On December 14, 2007, a group of 47 senators wrote to Interior Secretary Dirk Kempthorne urging repeal of these regulations because they are "confusing, burdensome and unnecessary."

The letter was signed by 39 Republican senators along with eight Democrats.

The NRA claims credit for both the senators' letter and the Coburn amendment.

A central assertion of the Coburn measure is that the current regulation offends the Second Amendment of the U.S. Constitution by prohibiting the possession of a firearm in parks.

But in fact the current regulation states that weapons may be possessed as long as they are not loaded and ready for use.

The regulation, (36 CFR 2.4), says that "…unloaded weapons may be possessed within a temporary lodging or mechanical mode of conveyance when such implements are rendered temporarily inoperable or are packed, cased or stored in a manner that will prevent their ready use."

These rules, re-written in 1983 under the Reagan administration, were intended to relax earlier stricter prohibitions.
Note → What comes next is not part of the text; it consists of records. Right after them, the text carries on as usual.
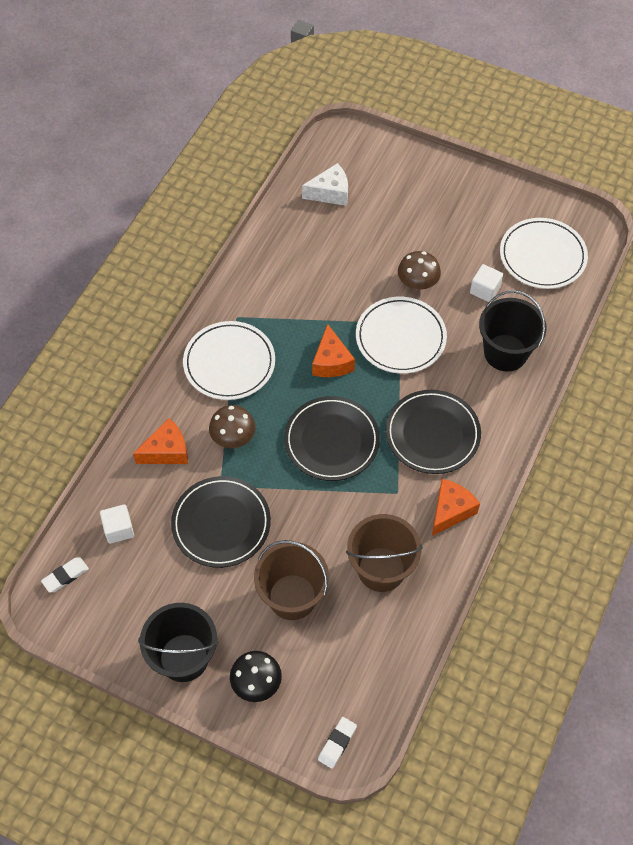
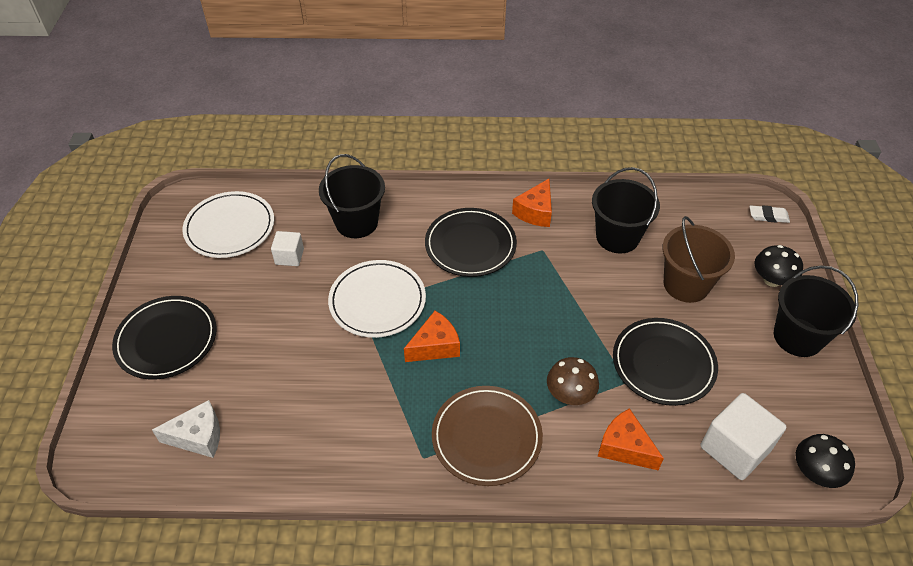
camera: 115 degrees left, 10 degrees down
white eraser [41,557,89,592] -> black mushroom [795,434,855,488]
white cube [100,504,134,544] -> white cube [700,393,786,480], size x1.75
white plate [183,321,275,400] -> brown plate [432,386,543,486]
black plate [284,396,380,481] -> black plate moved to [112,296,217,379]
white cheese [302,163,348,206] -> white cheese turned 120 degrees clockwise [152,400,220,458]
brown bucket [346,514,423,592] -> black bucket [592,167,660,253]
brown mushroom [398,251,441,290] -> none
orange cheese [432,479,480,536] -> orange cheese turned 75 degrees counterclockwise [512,179,552,227]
As the National Park Service then explained, "[T]he Service has determined that it is not feasible to prohibit the possession of weapons in all situations, and a total prohibition would be unenforceable."

"The Second Amendment right ‘to keep and bear Arms' does not specify that the weapons must always be loaded and holstered," said PEER Board Member Frank Buono, the former deputy superintendent of Mojave National Preserve. He notes that the fundamental reason for this regulation is to prevent opportunistic poaching, as most park units forbid hunting.
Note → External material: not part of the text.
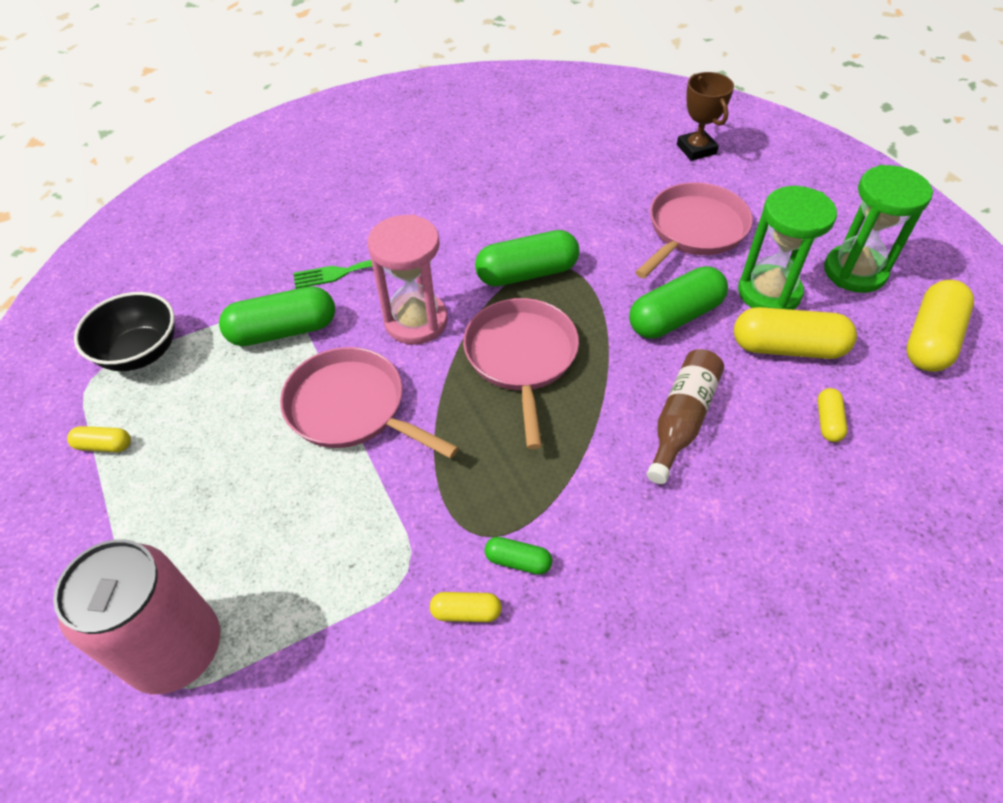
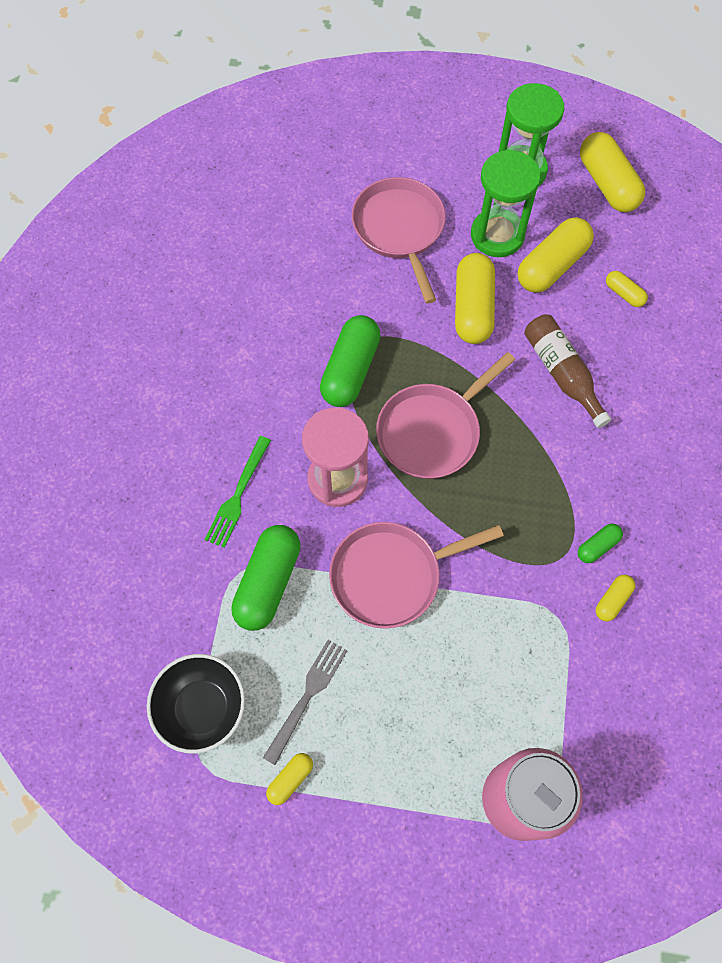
camera: 55 degrees left, 15 degrees up
pink pan [463,298,579,449] -> pink pan turned 75 degrees counterclockwise [376,352,515,479]
green capsule [629,266,728,338] -> yellow capsule [455,253,495,344]
brown trophy [677,72,734,161] -> none
none -> grey fork [263,640,347,765]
The other rationale for removing firearm regulations is "consistency in firearms policy" on federal lands, according to the senators' letter to Kempthorne.

Senator Coburn's legislation would have federal firearm policy conform to state laws, but because firearms laws vary from state to state, there would then be at least 50 sets of rules for federal lands. In some instances, where a park straddles a state line, there would be two different firearms policies in different sections of the same park.

"This uniformity argument is absurd," Buono added, pointing out that the White House is also part of the national park system. "We don't allow guns on airplanes, in penitentiaries or in the halls of Congress, either."

The rangers and retirees say allowing the possession of loaded and accessible guns in parks would be dangerous to law enforcement officers. "Many rangers can recite stories about incidents where the risk to other visitors - as well as to the ranger - would have been exacerbated if a gun had been readily accessible. This amendment would compromise the safe atmosphere that is valued by Americans and expected by international tourists traveling to the United States," they wrote.

"There is simply no legitimate or substantive reason for a thoughtful sportsman or gun owner to carry a loaded gun in a national park unless that park permits hunting. The requirement that guns in parks are unloaded and put away is a reasonable and limited restriction to facilitate legitimate purposes," wrote the rangers and retirees, "the protection of precious park resources and safety of visitors."